To calculate the power of the hypothesis test,

\[ \begin{align} H_0 : \mu = 130 & & H_1:\mu \neq 130 \end{align} \]

where we assume the true alternative hypothesis is \( H_1: \mu=130.5 \),

with a significance level of \( \alpha=0.05 \),

we can compute this at once witht the

`power.t.test()`

as:

```
power.t.test(n=n, delta=delta, sd=s, sig.level=0.05, power=NULL, type="one.sample")
```

```
One-sample t test power calculation
n = 20
delta = 0.5
sd = 0.8764288
sig.level = 0.05
power = 0.6775708
alternative = two.sided
```

Suppose we want to calculate power of the same type of hypothesis test, but with a different, one-sided alternative hypothesis.

- e.g.,

\[ \begin{align} H_0:\mu \leq 130 & & H_1 :\mu > 130. \end{align} \]

We specify this in the function as,

```
power.t.test(n=n, delta=delta, sd=s, alternative="one.sided" , sig.level=0.05, power=NULL, type="one.sample")
```

```
One-sample t test power calculation
n = 20
delta = 0.5
sd = 0.8764288
sig.level = 0.05
power = 0.7921742
alternative = one.sided
```

On the other hand, suppose we need to find the sample size necessary to meet a certain power with one of the earlier hypothesis tests.

E.g., we might try to reject the null if a true mean sodium content is actually 130.1 milligrams, with a power of the test equal to 0.75.

To do so, we now need to negelct the sample size argument

`n`

and supply the power argument`power`

.The needed arguments are assigned below:

```
s <- sd(sodium_sample)
mu_null <- 130.0
mu_alternative <- 130.1
delta <- abs(mu_null - mu_alternative)
pow <- 0.75
```

- We determine the appropriate sample size via

```
power.t.test(n=NULL, delta=delta, sd=s, power=pow, type="one.sample")
```

```
One-sample t test power calculation
n = 535.0307
delta = 0.1
sd = 0.8764288
sig.level = 0.05
power = 0.75
alternative = two.sided
```

- for the two-sided test, or for the one-sided test we use

```
power.t.test(n=NULL, delta=delta, sd=s, alternative="one.sided", power=pow, type="one.sample")
```

```
One-sample t test power calculation
n = 414.5589
delta = 0.1
sd = 0.8764288
sig.level = 0.05
power = 0.75
alternative = one.sided
```

This covers all the standard tools for general hypothesis testing and confidence intervals for the mean;

- the last homework exercises and the final project questions can be solved with these tools.

Other hypothesis tests, such as a test on the standard deviation,

\[ \begin{align} H_0 :\sigma = \tilde{\sigma} & & H_1: \sigma \neq \tilde{\sigma} \end{align} \] can be performed very similarly in R, using built-in functions.

For further hypothesis testing in the future, you are recommended to search the appropriate R documentation for how to use these functions.

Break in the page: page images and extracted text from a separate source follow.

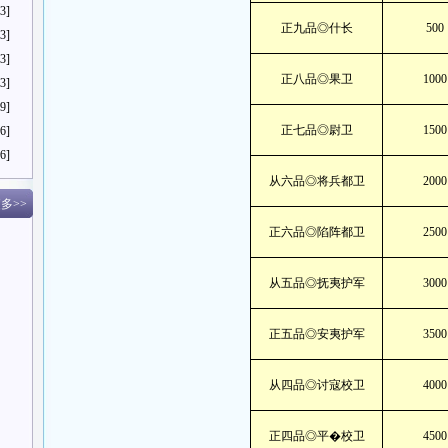
3]
正九品◎什长
500
3]
3]
正八品◎果卫
1000
3]
9]
正七品◎尉卫
1500
6]
6]
从六品◎将兵都卫
2000
多>>
正六品◎陷阵都卫
2500
从五品◎抚夷护军
3000
正五品◎安夷护军
3500
从四品◎讨寇校卫
4000
正四品◎平�校卫
4500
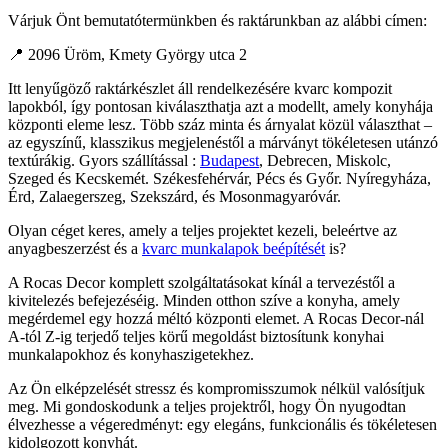
Várjuk Önt bemutatótermünkben és raktárunkban az alábbi címen:
📍 2096 Üröm, Kmety György utca 2
Itt lenyűgöző raktárkészlet áll rendelkezésére kvarc kompozit
lapokból, így pontosan kiválaszthatja azt a modellt, amely konyhája
központi eleme lesz. Több száz minta és árnyalat közül választhat –
az egyszínű, klasszikus megjelenéstől a márványt tökéletesen utánzó
textúrákig. Gyors szállítással :
Budapest
, Debrecen, Miskolc,
Szeged és Kecskemét. Székesfehérvár, Pécs és Győr. Nyíregyháza,
Érd, Zalaegerszeg, Szekszárd, és Mosonmagyaróvár.
Olyan céget keres, amely a teljes projektet kezeli, beleértve az
anyagbeszerzést és a
kvarc munkalapok beépítését
is?
A Rocas Decor komplett szolgáltatásokat kínál a tervezéstől a
kivitelezés befejezéséig. Minden otthon szíve a konyha, amely
megérdemel egy hozzá méltó központi elemet. A Rocas Decor-nál
A-tól Z-ig terjedő teljes körű megoldást biztosítunk konyhai
munkalapokhoz és konyhaszigetekhez.
Az Ön elképzelését stressz és kompromisszumok nélkül valósítjuk
meg. Mi gondoskodunk a teljes projektről, hogy Ön nyugodtan
élvezhesse a végeredményt: egy elegáns, funkcionális és tökéletesen
kidolgozott konyhát.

The interpretations of the P value, level of significance, power of the test will all translate;

- however, the specific distribution / test statistic will change in general.

However, the test statistic, P value and power are all computed “under-the-hood” and it is more important that you can comfortably interpret these outputs.

The objective for this course was to give all students a working toolbox for standard statistical analysis and inference.

Specifically, we learned the underlying theory of statistical inference, and how to make such an analysis in the modern environment of R Markdown.

Everyone is encouraged to continue building their skills in this framework;

- for a more detailed class on statistical computation, consider STAT 445 in the fall.